- _Tasks for this exercise_
A. Please find each line in the records that contains the word "metal" and copy those lines out.
B. Extend the piece on "loving it" and marriage, picking up after its last sentence.

- _Text provided_
====
“Tadaa tatataaa … I’m loving it!” Everybody knows that melodious McDonalds’ slogan by heart. This week I learnt that this infamous childhood lyric is grammatically incorrect. The perks of becoming educated, right? As the lecturer was explaining she said: “In proper English love does not exist in the ‘-ing’ form, but we see it becoming more widely accepted nowadays.” Using loving it means that the thing you are referring to is loved only for a moment. That is why to love originally did not exist as loving it. It would imply your love for the object or person is temporary. “But isn’t that exactly what is happening now?”, I thought to myself. We live in a ‘loving it’ society.
Marriage requires Real-Time Dedication
Loving it has been popularized: your love for someone can be there one moment and gone the next. It happens in relationships all the time. It might have even happened on the aisle as someone said “I do”, they were loving it. Whatever it was: the idea of marriage, the infatuation, the glamour. With so many people entering relationships with this loving it mentality, it makes sense that divorce rates are at an ever high (even amongst Christians). Nowadays, it takes extra vigilance to find someone who truly loves you and understands what it means to love. True love is not time-bound and it always endures. True love requires real-time dedication. Marriage is a symbol of true love, so marriage requires real-time dedication.
====
(Rows from a dataset)
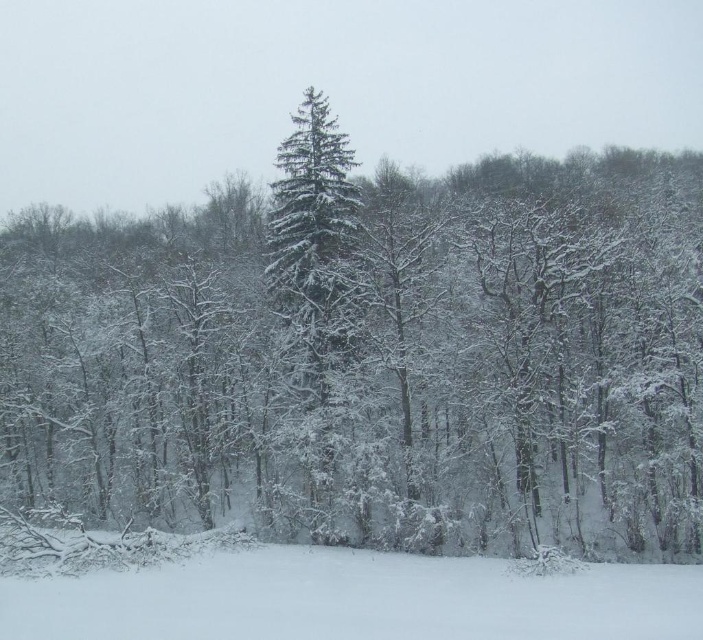
I want to click on white fluffy snow at lower center, so click(x=354, y=600).

Is white fluffy snow at lower center to the right of green matte evergreen tree at center from the viewer's perspective?

Correct, you'll find white fluffy snow at lower center to the right of green matte evergreen tree at center.

Is point (283, 624) positioned after point (307, 125)?

No, (283, 624) is in front of (307, 125).

The width and height of the screenshot is (703, 640). In order to click on white fluffy snow at lower center in this screenshot , I will do `click(354, 600)`.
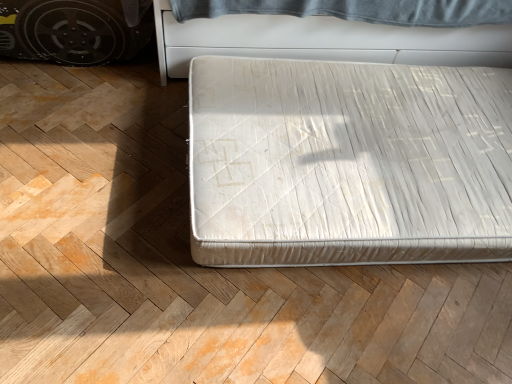
I want to click on blank space to the left of white fabric bed at center, so click(98, 174).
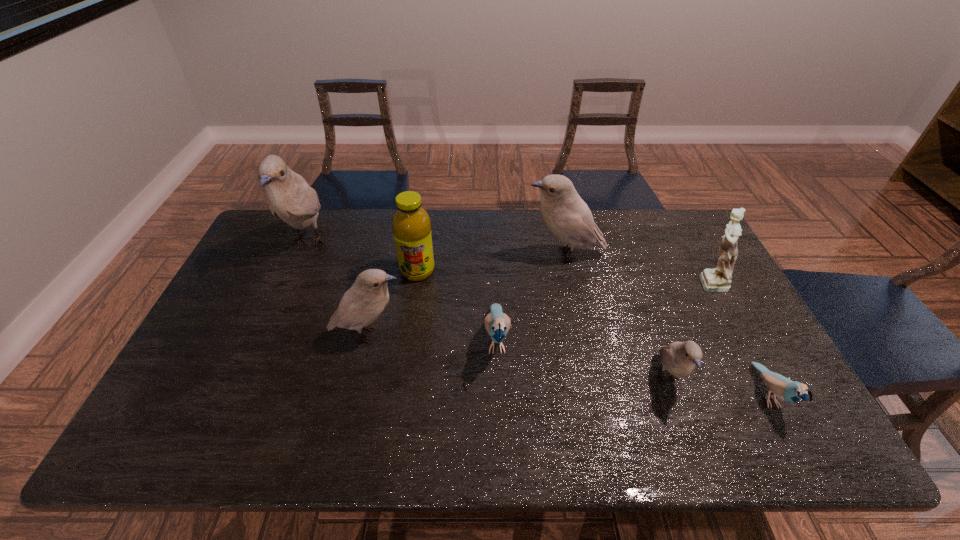
Locate an element on the screen. free region located on the front-facing side of the figurine is located at coordinates (587, 282).

Image resolution: width=960 pixels, height=540 pixels. Identify the location of free space located on the front label of the fruit juice. (407, 340).

This screenshot has height=540, width=960. Find the location of `vacant position located at the beak of the second smallest white bird`. vacant position located at the beak of the second smallest white bird is located at coordinates (475, 334).

Identify the location of vacant space situated 0.120m at the face of the third bird from left to right. (499, 420).

Find the location of a particular element. vacant space located at the face of the rightmost bird is located at coordinates (797, 450).

Locate an element on the screen. This screenshot has width=960, height=540. object at the near edge is located at coordinates click(790, 391).

The height and width of the screenshot is (540, 960). I want to click on object positioned at the left edge, so click(290, 197).

The width and height of the screenshot is (960, 540). What are the coordinates of `figurine that is at the right edge` in the screenshot? It's located at (718, 279).

I want to click on bird at the right edge, so click(790, 391).

Locate an element on the screen. This screenshot has height=540, width=960. object that is at the far left corner is located at coordinates (290, 197).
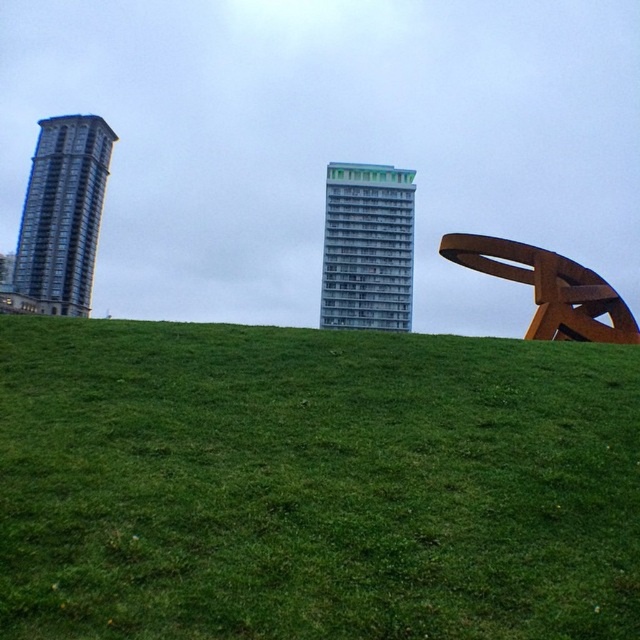
Question: Does glassy reflective building at left appear under rusty metal sculpture at right?

Choices:
 (A) no
 (B) yes

Answer: (A)

Question: Does green grassy at center appear under glassy reflective building at left?

Choices:
 (A) yes
 (B) no

Answer: (A)

Question: Does green grassy at center appear over green glass building at center?

Choices:
 (A) yes
 (B) no

Answer: (B)

Question: Which object is farther from the camera taking this photo?

Choices:
 (A) glassy reflective building at left
 (B) green glass building at center

Answer: (B)

Question: Among these objects, which one is nearest to the camera?

Choices:
 (A) green grassy at center
 (B) rusty metal sculpture at right
 (C) green glass building at center
 (D) glassy reflective building at left

Answer: (A)

Question: Which of the following is the closest to the observer?

Choices:
 (A) (84, 305)
 (B) (403, 234)
 (C) (179, 492)

Answer: (C)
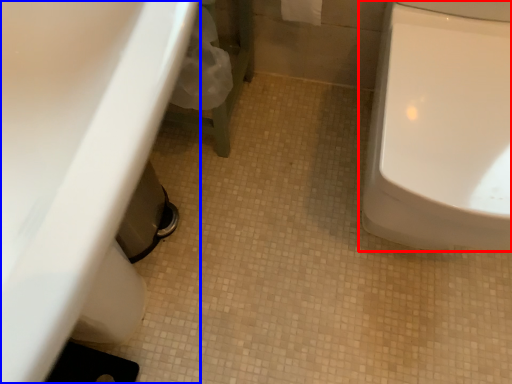
Question: Which of the following is the closest to the observer, toilet (highlighted by a red box) or sink (highlighted by a blue box)?

Choices:
 (A) toilet
 (B) sink

Answer: (B)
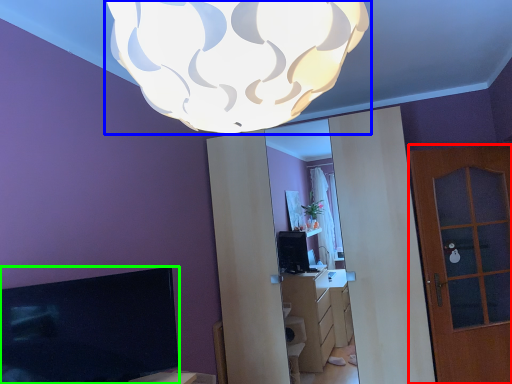
Question: Based on their relative distances, which object is farther from door (highlighted by a red box)? Choose from lamp (highlighted by a blue box) and television (highlighted by a green box).

Choices:
 (A) lamp
 (B) television

Answer: (A)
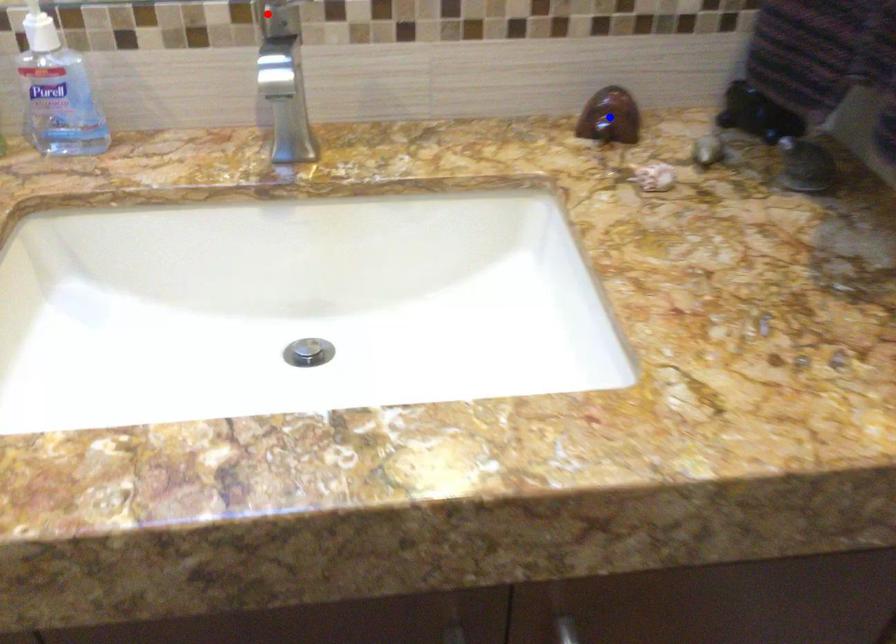
Question: In the image, two points are highlighted. Which point is nearer to the camera? Reply with the corresponding letter.

Choices:
 (A) blue point
 (B) red point

Answer: (B)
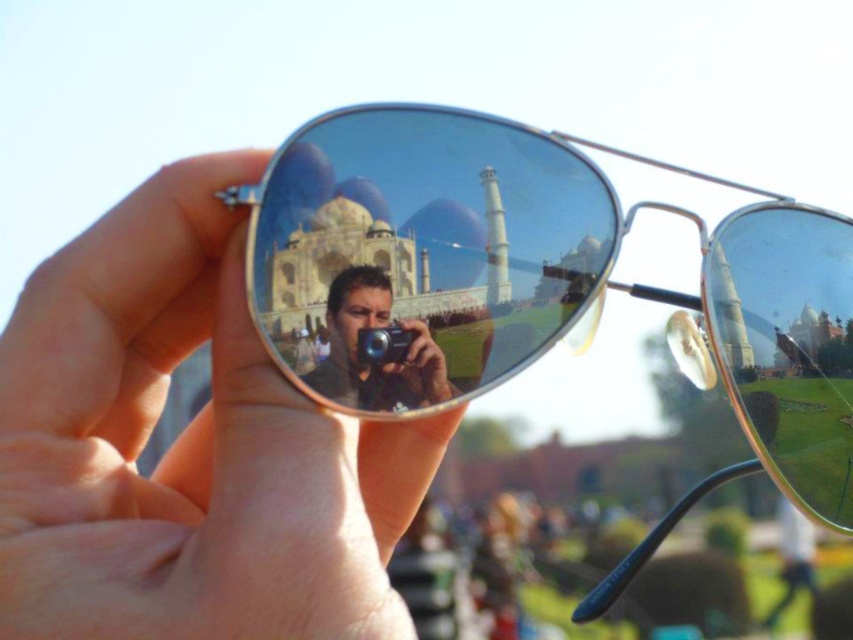
You are a photographer trying to capture the reflection of the Taj Mahal in the sunglasses. You notice a smooth skin hand at center and a matte black camera at center. Which object is positioned lower in the image?

The smooth skin hand at center is positioned lower than the matte black camera at center.

You are taking a photo of the Taj Mahal through the gold reflective sunglasses at center. Where exactly is the gold reflective sunglasses located in the image?

The gold reflective sunglasses at center is located at point (537, 285) in the image.

You are a photographer trying to capture the reflection of the Taj Mahal in the gold reflective sunglasses at center. To ensure the reflection is clear, you need to adjust your position so that the smooth skin hand at center does not block the view. Is the hand currently positioned in a way that might obstruct the reflection?

The smooth skin hand at center is closer to the viewer than the gold reflective sunglasses at center, so it may be blocking the reflection. Move the hand slightly to the side or adjust your angle to ensure the sunglasses are unobstructed.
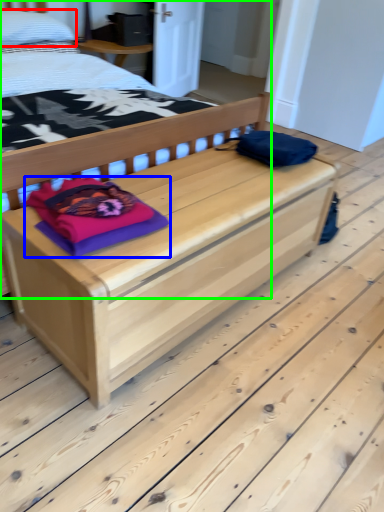
Question: Which object is the closest to the pillow (highlighted by a red box)? Choose among these: material (highlighted by a blue box) or bed (highlighted by a green box).

Choices:
 (A) material
 (B) bed

Answer: (B)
====
- _Outputs for the tasks_
A.
Question: Does glassy reflective building at left appear under rusty metal sculpture at right?
 (B) rusty metal sculpture at right

B.
Dedication can be seen as the way you sacrifice yourself and devote your time and energy to your marriage on a continuous basis. I can try to explain what dedication is, but you will encounter it for yourself (or already have). We will all experience dedication in a different shape on our marital journey. There will be seasons when you have to sacrifice more of yourself for your spouse or your marriage. That is when the glory and beauty of marriage is shown: when both husband and wife dedicate themselves to each other.
Dedication is reflected by the way you handle yourself in your marriage. Your dedication to your marriage can be seen by your loyalty, effort, time and love. As Ephesians 5:29 says: “After all, no one ever hated their own body, but they feed and care for their body, just as Christ does the church” (NIV). Devoting your lives to each other and prioritizing each other’s wellbeing embodies what Christ did for us. He showed us a crucifixion type of love.
How Jesus Christ showed Dedication and Love
“But God showed his great love for us by sending Christ to die for us while we were still sinners. When we were utterly helpless, Christ came at just the right time and died for us sinners. Now, most people would not be willing to die for an upright person, though someone might perhaps be willing to die for a person who is especially good.” (Romans 5:6-8, NLT)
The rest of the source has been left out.